This section is from the book "A Treatise On Therapeutics, And Pharmacology Or Materia Medica Vol2", by George B. Wood. Also available from Amazon: Part 1 and Part 2.
These are agents which, applied to any portion of the body, destroy the life of the part with which they are in contact, and produce a slough.
They operate either dynamically, by an influence directly on the vitality of the part, or chemically, by decomposing the tissues affected. in the former case, they produce disorganization by first destroying life; in the latter, they destroy life by producing disorganization.
They are employed 1. to form issues; 2. to produce superficial ulceration and suppuration; 3. to alter the action of diseased surfaces, by removing a layer of the tissue in which it is seated; 4. to promote the healing of ulcers, by forming a covering impervious to the air; 5. to remove fungous granulations, and other morbid growths, as carcinomatous tumours, etc.; 6. to open abscesses; and 7. to decompose and render inert the noxious matter in poisoned wounds.
Of these effects, all but the first two are local. But the production of issues and superficial suppurating surfaces, has for its aim certain favourable influences on the system, or on parts distinct from the one affected, which require notice in this place. The consideration of the local effects will fall most conveniently under the several agents producing them.
Issues. These are running sores, made either by the knife or caustic substances, and afterwards kept open, generally by means of small round bodies called issue peas. in forming them, an incision is made through the skin, into which a pledget of lint is first introduced, and afterwards, when suppuration has been established, the little bodies referred to. The mode in which issues are produced by caustic agents, will be described along with the agents themselves. Setons, which consist of a slender skein of silk or cotton threads, passed by means of a needle through the cellular tissue beneath the skin, and allowed to remain so as to keep up a suppurative discharge, act precisely on the same principles as issues. So also do the superficial suppurating surfaces just alluded to, as one of the effects of escharotics.
Principles on which issues Operate. These various agencies correspond with the epispastics in two of their principles of therapeutic action; those, namely, of revulsion and depletion. The other purposes of that class of medicines, they are in general calulated to fulfil but imperfectly, if at all. As revulsive agents, however, they have considerable power, and, though less energetic than blisters for a short period, have the advantage of a long-continued and steady impression, which renders them sometimes even more effective in very chronic cases. As depleting remedies, they are also, in the long run, more effectual than blisters, unless these are made to imitate issues by being kept steadily suppurating; because the amount of organic matter in pus is vastly greater than in simple serous effusion.
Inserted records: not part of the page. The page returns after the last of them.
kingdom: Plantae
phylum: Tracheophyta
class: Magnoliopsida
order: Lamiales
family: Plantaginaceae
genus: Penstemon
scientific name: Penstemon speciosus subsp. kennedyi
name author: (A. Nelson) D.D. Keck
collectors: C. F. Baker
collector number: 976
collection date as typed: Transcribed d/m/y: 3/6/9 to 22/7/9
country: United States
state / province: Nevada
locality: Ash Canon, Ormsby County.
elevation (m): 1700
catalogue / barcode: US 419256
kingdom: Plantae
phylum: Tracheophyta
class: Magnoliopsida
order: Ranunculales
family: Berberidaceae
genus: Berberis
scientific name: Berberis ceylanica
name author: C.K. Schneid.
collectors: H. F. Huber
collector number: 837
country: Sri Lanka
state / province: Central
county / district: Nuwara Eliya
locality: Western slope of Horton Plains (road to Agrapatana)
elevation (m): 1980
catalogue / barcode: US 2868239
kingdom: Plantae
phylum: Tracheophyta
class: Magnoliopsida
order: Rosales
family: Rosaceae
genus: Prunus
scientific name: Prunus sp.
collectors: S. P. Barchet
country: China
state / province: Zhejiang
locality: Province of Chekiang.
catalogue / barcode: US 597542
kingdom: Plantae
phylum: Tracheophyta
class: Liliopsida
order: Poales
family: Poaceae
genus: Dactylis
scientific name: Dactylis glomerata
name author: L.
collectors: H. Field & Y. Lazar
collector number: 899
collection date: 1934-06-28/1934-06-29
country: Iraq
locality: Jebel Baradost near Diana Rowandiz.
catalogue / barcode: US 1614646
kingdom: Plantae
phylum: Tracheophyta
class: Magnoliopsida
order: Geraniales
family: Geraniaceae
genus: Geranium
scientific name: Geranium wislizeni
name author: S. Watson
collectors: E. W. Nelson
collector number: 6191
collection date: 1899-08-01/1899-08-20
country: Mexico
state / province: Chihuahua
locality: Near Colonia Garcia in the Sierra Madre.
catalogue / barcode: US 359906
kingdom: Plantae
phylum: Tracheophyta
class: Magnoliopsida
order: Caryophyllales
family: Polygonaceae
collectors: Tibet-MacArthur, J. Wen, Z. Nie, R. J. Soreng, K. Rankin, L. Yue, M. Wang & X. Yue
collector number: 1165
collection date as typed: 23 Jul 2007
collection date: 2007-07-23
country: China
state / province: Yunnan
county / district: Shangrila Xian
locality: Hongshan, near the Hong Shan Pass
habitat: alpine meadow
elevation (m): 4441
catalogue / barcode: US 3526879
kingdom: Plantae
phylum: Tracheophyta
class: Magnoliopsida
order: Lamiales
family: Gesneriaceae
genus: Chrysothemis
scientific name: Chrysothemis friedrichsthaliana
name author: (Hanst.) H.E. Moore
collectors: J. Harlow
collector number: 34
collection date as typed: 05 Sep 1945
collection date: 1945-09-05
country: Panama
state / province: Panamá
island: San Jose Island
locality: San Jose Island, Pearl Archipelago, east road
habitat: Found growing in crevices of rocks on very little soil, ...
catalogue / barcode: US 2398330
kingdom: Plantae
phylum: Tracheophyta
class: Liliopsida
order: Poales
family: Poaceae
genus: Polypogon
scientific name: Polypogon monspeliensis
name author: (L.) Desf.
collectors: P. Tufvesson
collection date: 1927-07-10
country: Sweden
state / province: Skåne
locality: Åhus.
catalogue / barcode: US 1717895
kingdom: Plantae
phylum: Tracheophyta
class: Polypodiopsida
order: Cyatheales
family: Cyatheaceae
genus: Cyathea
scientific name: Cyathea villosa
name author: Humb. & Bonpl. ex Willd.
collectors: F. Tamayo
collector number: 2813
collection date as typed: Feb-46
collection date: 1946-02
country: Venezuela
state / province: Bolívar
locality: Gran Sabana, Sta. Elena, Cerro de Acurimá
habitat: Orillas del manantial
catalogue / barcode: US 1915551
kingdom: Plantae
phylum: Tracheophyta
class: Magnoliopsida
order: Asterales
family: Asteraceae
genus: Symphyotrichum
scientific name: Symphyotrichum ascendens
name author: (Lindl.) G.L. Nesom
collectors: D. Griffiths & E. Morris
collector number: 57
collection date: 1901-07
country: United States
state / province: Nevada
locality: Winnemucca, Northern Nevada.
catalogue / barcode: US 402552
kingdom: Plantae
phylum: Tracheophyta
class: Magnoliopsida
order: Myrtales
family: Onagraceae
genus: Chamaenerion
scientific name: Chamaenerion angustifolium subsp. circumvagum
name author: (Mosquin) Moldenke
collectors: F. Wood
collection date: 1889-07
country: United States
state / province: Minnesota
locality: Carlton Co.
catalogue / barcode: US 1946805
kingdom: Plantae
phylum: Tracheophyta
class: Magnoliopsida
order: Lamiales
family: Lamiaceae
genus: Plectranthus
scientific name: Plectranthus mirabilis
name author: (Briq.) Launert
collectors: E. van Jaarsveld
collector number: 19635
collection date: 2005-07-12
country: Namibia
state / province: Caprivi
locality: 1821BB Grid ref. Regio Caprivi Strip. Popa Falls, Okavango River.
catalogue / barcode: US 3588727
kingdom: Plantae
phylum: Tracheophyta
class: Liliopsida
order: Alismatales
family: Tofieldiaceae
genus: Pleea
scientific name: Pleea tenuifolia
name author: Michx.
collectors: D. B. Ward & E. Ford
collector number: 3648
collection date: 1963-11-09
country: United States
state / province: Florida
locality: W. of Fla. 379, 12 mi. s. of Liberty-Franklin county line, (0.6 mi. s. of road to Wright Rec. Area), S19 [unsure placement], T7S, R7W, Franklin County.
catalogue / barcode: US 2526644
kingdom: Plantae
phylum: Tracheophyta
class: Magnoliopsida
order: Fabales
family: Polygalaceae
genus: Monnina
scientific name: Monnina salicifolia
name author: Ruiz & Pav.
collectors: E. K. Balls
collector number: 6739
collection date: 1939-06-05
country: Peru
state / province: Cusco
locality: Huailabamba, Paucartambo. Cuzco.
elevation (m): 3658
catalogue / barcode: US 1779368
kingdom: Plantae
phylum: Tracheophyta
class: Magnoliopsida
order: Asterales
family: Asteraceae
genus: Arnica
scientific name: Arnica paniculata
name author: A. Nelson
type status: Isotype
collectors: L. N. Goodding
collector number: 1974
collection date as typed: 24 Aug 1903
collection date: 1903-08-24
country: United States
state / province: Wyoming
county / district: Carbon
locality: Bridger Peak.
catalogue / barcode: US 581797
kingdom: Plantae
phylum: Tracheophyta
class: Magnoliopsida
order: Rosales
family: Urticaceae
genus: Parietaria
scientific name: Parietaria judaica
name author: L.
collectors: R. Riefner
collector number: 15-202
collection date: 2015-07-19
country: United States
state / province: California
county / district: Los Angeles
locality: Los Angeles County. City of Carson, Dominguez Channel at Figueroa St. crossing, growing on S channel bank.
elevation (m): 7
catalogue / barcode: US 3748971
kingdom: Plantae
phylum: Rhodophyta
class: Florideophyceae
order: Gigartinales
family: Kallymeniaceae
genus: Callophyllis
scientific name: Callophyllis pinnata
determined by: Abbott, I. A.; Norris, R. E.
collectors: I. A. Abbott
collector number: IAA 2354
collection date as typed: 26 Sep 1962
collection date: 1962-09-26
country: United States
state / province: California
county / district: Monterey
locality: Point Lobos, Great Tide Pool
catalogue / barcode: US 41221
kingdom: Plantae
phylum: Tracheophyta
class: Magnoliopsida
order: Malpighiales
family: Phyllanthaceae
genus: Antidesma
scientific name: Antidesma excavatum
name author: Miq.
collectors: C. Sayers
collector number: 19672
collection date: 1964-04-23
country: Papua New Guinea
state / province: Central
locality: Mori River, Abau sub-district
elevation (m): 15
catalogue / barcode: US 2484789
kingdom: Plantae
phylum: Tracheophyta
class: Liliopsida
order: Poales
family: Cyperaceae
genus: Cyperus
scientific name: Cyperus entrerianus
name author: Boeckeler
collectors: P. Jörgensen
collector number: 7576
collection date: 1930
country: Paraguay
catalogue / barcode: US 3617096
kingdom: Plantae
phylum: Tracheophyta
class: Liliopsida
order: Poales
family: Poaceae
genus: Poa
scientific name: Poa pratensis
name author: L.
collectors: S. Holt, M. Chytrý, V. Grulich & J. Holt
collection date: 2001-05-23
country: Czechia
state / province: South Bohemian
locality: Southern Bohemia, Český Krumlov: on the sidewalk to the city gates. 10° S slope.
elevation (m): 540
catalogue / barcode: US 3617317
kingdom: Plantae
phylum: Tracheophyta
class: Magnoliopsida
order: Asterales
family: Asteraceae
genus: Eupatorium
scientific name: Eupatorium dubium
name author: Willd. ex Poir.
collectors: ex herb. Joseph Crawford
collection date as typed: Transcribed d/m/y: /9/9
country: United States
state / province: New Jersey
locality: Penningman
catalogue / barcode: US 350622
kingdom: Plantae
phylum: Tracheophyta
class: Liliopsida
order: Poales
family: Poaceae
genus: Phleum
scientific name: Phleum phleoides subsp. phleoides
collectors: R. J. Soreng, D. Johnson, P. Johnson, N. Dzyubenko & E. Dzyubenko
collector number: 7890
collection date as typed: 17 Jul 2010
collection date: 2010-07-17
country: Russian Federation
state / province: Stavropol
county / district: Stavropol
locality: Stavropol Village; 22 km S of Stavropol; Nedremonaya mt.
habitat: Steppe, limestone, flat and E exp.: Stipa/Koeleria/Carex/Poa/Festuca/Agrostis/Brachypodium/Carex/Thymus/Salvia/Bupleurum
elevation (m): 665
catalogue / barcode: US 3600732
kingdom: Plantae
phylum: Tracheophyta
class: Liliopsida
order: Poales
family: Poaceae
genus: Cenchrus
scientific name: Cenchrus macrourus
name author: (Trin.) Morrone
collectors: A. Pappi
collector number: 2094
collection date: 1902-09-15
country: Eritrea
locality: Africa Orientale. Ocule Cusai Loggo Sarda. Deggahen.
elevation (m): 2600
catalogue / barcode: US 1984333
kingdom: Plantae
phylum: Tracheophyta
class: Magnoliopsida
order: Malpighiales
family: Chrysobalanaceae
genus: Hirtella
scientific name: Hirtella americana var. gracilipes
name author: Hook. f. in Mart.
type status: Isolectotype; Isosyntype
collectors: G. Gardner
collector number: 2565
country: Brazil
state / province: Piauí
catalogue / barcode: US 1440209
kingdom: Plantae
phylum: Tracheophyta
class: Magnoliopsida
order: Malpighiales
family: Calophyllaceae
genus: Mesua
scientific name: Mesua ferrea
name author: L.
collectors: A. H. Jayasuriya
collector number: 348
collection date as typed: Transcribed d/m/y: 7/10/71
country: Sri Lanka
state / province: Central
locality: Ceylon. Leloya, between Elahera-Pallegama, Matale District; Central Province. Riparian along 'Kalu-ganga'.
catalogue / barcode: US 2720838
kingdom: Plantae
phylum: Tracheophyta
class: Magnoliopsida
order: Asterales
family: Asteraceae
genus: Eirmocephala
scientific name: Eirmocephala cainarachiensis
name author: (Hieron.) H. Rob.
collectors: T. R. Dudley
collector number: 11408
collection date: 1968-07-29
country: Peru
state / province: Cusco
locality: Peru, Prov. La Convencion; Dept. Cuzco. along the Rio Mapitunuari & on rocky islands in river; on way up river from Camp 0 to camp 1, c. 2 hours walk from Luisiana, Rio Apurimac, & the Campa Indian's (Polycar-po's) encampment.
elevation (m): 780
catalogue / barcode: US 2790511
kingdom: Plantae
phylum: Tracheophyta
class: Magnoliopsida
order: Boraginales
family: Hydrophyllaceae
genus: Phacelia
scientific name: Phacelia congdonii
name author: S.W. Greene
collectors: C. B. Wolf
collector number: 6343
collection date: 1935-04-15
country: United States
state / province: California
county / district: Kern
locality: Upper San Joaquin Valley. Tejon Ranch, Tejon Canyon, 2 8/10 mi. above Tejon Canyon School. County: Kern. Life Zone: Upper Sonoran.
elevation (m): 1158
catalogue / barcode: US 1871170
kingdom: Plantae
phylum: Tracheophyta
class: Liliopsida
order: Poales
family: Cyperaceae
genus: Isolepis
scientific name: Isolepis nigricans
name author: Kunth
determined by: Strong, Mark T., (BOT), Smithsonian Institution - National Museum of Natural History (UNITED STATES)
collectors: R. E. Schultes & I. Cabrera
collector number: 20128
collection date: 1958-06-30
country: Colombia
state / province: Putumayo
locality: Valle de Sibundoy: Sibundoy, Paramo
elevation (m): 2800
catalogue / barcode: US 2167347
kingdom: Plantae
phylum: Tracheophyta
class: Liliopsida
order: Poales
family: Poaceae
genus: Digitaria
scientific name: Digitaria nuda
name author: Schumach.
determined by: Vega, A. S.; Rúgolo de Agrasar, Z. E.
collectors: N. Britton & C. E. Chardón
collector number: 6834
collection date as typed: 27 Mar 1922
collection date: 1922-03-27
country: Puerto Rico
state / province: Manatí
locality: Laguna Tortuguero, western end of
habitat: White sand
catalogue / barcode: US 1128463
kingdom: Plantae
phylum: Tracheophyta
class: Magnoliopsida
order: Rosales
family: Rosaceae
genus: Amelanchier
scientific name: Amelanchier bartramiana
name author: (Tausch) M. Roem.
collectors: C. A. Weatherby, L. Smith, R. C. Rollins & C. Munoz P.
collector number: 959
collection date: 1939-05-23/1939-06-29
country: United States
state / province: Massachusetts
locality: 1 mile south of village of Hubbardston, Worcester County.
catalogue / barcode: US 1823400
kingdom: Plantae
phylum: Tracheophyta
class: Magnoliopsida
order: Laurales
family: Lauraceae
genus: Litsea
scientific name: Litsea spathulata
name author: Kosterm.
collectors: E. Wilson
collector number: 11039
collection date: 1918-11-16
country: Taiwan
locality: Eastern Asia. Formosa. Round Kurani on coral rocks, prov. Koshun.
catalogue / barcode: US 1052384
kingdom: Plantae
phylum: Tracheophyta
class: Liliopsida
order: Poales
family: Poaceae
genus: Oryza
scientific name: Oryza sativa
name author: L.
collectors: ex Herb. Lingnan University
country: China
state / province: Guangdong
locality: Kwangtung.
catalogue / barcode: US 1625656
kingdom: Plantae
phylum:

Therapeutic Application of issues. The most important use of issues is in the cure of obstinate chronic inflammation. it is in scrofulous affections of this kind, that they are employed most commonly, and with greatest relative success; and especially in disease of the spinal column, threatening lumbar or psoas abscess. But they may be used also in chronic inflammation of the larger joints, in pectoral inflammations of obstinate character, in chronic meningitis and cerebritis; and, indeed, in all cases of this nature, wherever seated, when the affection is of limited extent, and feeble in its grade of action, but extremely persistent.
Another purpose which issues are calculated to fulfil, is to serve as a point of afflux, or as a drain for morbid tendencies, in certain cases of constitutional disorder, in which there is a disposition to serious or very troublesome local irritation, whether internal or external, as in gouty, rheumatic, scrofulous, and eruptive diseases. They may thus ward off, or alleviate an anticipated and customary attack. .
A third application of issues is to cases in which it is deemed advisable to check some long-continued and habitual discharge, as the hemorrhoidal flux for example, or to heal some old and extensive ulcer to which the system may have become accustomed, or to similar cases in which such discharges have already been arrested, or such ulcers closed. The object of the issue is here obviously the same as in the preceding application of the remedy; namely, to serve as a local point of afflux, or a drain for the morbid tendencies or material, or the accumulated blood, which may result from the cessation of the habitual disease.
The position of the issue must of course be regulated by the seat of the disease, and the special object aimed at. Generally speaking, in cases of chronic inflammation, it should be established as near the seat of the affection as possible. Thus, in disease of the spine, an issue should be made on each side of the column; in obstinate sciatica, behind the large trochanter; in affections of the chest, on parts of the breast or back corresponding with them; and, in meningeal disease, either on the scalp, or at the nape of the neck, as the seat of the disorder may be in the upper part of the brain, or at its base. But when the object is to affect the system generally, and serve as an outlet for morbid tendencies, the issue should be made upon the extremities; either on the arm below the insertion of the deltoid, on the inside of the thigh some inches above the inner condyle, or on the upper and inner part of the leg.